*GOAL*
Turn the lines of the listing below into a numbered list, from the line containing "country: Colombia" up to and including the final line of the listing. Omit any blank lines.

*MATERIAL FOR THIS TASK*
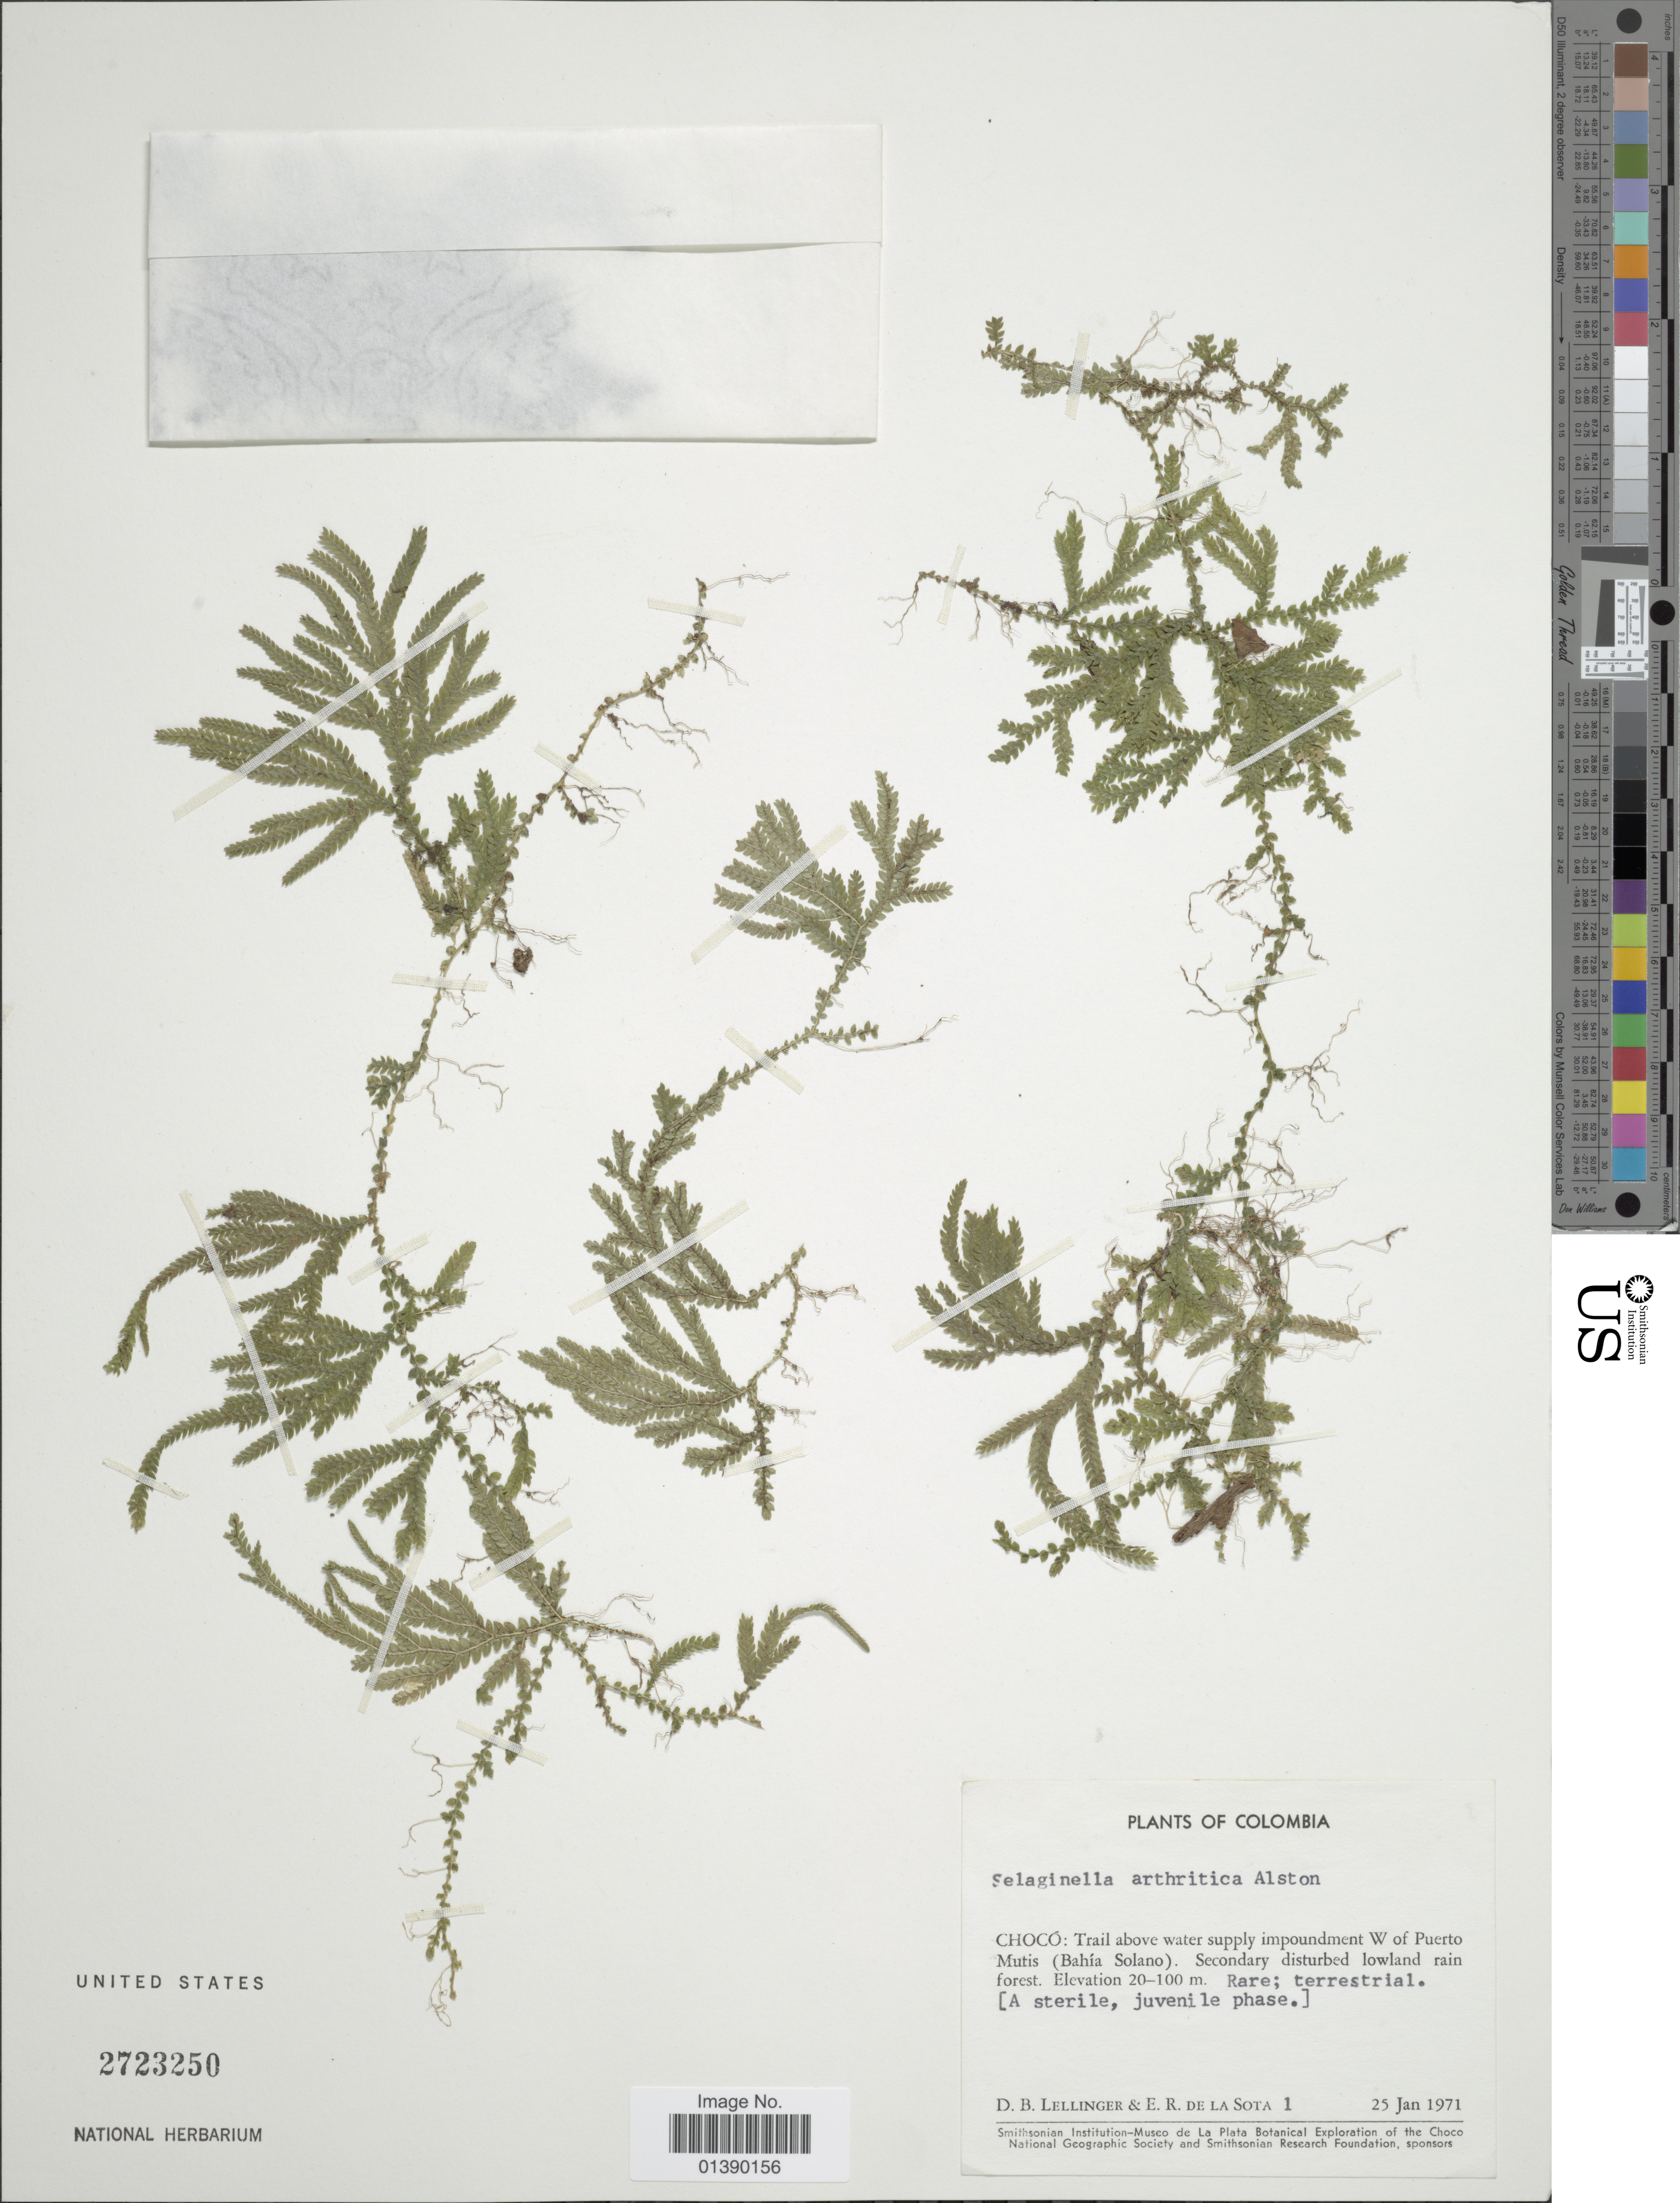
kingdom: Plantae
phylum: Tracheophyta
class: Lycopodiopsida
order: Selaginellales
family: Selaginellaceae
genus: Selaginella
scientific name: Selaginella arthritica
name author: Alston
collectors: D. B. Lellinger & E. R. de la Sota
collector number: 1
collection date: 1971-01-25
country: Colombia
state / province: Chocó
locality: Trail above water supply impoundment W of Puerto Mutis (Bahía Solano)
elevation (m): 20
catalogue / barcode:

*TASK ANSWER*
1. country: Colombia
2. state / province: Chocó
3. locality: Trail above water supply impoundment W of Puerto Mutis (Bahía Solano)
4. elevation (m): 20
5. catalogue / barcode:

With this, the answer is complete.